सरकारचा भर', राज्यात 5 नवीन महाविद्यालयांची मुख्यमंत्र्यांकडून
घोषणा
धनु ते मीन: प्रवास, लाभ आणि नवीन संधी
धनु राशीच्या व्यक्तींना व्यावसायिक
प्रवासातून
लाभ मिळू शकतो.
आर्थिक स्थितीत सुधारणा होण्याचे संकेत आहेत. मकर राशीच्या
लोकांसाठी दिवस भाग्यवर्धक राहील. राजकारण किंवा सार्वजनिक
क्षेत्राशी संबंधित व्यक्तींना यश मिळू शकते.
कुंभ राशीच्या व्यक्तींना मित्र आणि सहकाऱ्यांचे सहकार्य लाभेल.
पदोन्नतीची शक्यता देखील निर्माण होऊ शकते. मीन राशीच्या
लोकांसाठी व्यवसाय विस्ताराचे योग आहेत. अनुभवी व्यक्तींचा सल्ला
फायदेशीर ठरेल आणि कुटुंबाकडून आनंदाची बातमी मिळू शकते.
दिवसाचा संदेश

========

> **What is expected**
Reproduce every line of text in the records above word for word, with no changes.

> **Answer to this task**
सरकारचा भर', राज्यात 5 नवीन महाविद्यालयांची मुख्यमंत्र्यांकडून
घोषणा
धनु ते मीन: प्रवास, लाभ आणि नवीन संधी
धनु राशीच्या व्यक्तींना व्यावसायिक
प्रवासातून
लाभ मिळू शकतो.
आर्थिक स्थितीत सुधारणा होण्याचे संकेत आहेत. मकर राशीच्या
लोकांसाठी दिवस भाग्यवर्धक राहील. राजकारण किंवा सार्वजनिक
क्षेत्राशी संबंधित व्यक्तींना यश मिळू शकते.
कुंभ राशीच्या व्यक्तींना मित्र आणि सहकाऱ्यांचे सहकार्य लाभेल.
पदोन्नतीची शक्यता देखील निर्माण होऊ शकते. मीन राशीच्या
लोकांसाठी व्यवसाय विस्ताराचे योग आहेत. अनुभवी व्यक्तींचा सल्ला
फायदेशीर ठरेल आणि कुटुंबाकडून आनंदाची बातमी मिळू शकते.
दिवसाचा संदेश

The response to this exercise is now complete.